### DOCUMENT SEGMENT
Segment Open
Some Methodologies to Consider

Micro-change managements

Depending on the circumstances, it may be easier to be continually making small changes, rather than one radical break with the past. Breaking down a big change programme into component parts makes it easier to take everyone with you.  It’s a very common approach in startups but is less familiar in large organisations that have existed for a long time. This can be a highly disciplined approach with a beginning and end, and reduce the sense of risk.

You can read more about the detail of this approach here

Marginal change and the 1%

“They’re tiny things but if you clump them together it makes a big difference” – Sir Dave Brailsford

Marginal change is another approach that can work for some – although not all – situations. This is a philosophy that if you make dozens of small optimisations to a model, even if each one is only 1% of the whole, then it all adds up to a transformation of the big picture over time. Sir Dave Brailsford adopted this model as he managed Team GB cycling, and helped it become a multi-gold medal-winning team.

This may work best when you’re confident in your central model but would like to tune it up. If you are shifting more fundamentally, you will probably need to do it through bigger strides.

Article: should we all be looking for marginal gains?

Leading, Managing and Implementing Change

Once you have primed people with the need for change and identified what it will look like, there are also some useful steps to take as you launch the change process itself:

Name the change

If early on in the process you create a shared language and encourage a conversation around it, that will help people see it as something they have helped to develop, rather than something being done to them.
Segment Closed
### TASK REQUIREMENTS
**A.** Translate this sentence from the change-methodologies text into Spanish: "This may work best when you’re confident in your central model but would like to tune it up."
**B.** Reproduce word for word everything in the change-methodologies text from "You can read" down to "for marginal gains?".
**C.** Decide whether each statement agrees with the change-methodologies text, and answer yes or no, quoting the words that settle it:
(i) Making continual small changes is a very common approach in startups.
(ii) Marginal change can work in every situation.
(iii) Sir Dave Brailsford adopted the marginal change model while managing Team GB cycling.

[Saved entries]
Segment Open
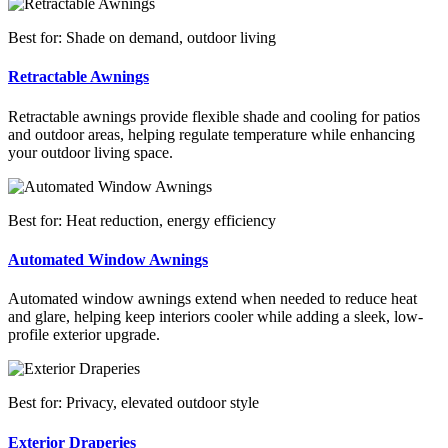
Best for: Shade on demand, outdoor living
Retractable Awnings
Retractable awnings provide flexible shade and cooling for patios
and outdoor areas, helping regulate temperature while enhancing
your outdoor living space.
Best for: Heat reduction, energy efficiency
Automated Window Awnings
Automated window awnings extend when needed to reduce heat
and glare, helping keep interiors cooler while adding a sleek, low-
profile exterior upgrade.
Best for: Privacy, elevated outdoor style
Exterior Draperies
Segment Closed
Segment Open
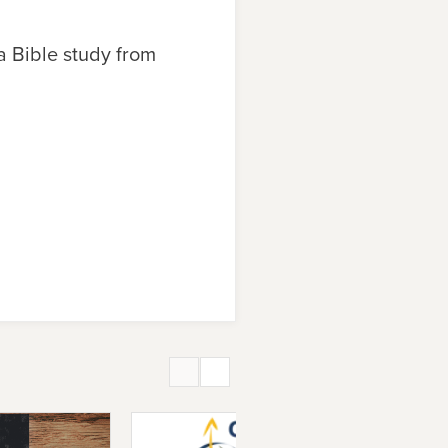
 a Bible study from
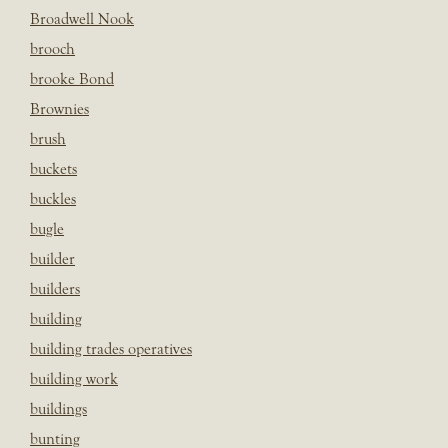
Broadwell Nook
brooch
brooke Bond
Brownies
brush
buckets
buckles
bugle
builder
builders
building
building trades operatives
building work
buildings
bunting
Segment Closed
### SOLVED PROBLEMS
**A.** Esto puede funcionar mejor cuando confías en tu modelo central pero te gustaría afinarlo.

**B.**
You can read more about the detail of this approach here

Marginal change and the 1%

“They’re tiny things but if you clump them together it makes a big difference” – Sir Dave Brailsford

Marginal change is another approach that can work for some – although not all – situations. This is a philosophy that if you make dozens of small optimisations to a model, even if each one is only 1% of the whole, then it all adds up to a transformation of the big picture over time. Sir Dave Brailsford adopted this model as he managed Team GB cycling, and helped it become a multi-gold medal-winning team.

This may work best when you’re confident in your central model but would like to tune it up. If you are shifting more fundamentally, you will probably need to do it through bigger strides.

Article: should we all be looking for marginal gains?

**C.**
(i) Yes: "It’s a very common approach in startups"
(ii) No: "can work for some – although not all – situations"
(iii) Yes: "Sir Dave Brailsford adopted this model as he managed Team GB cycling"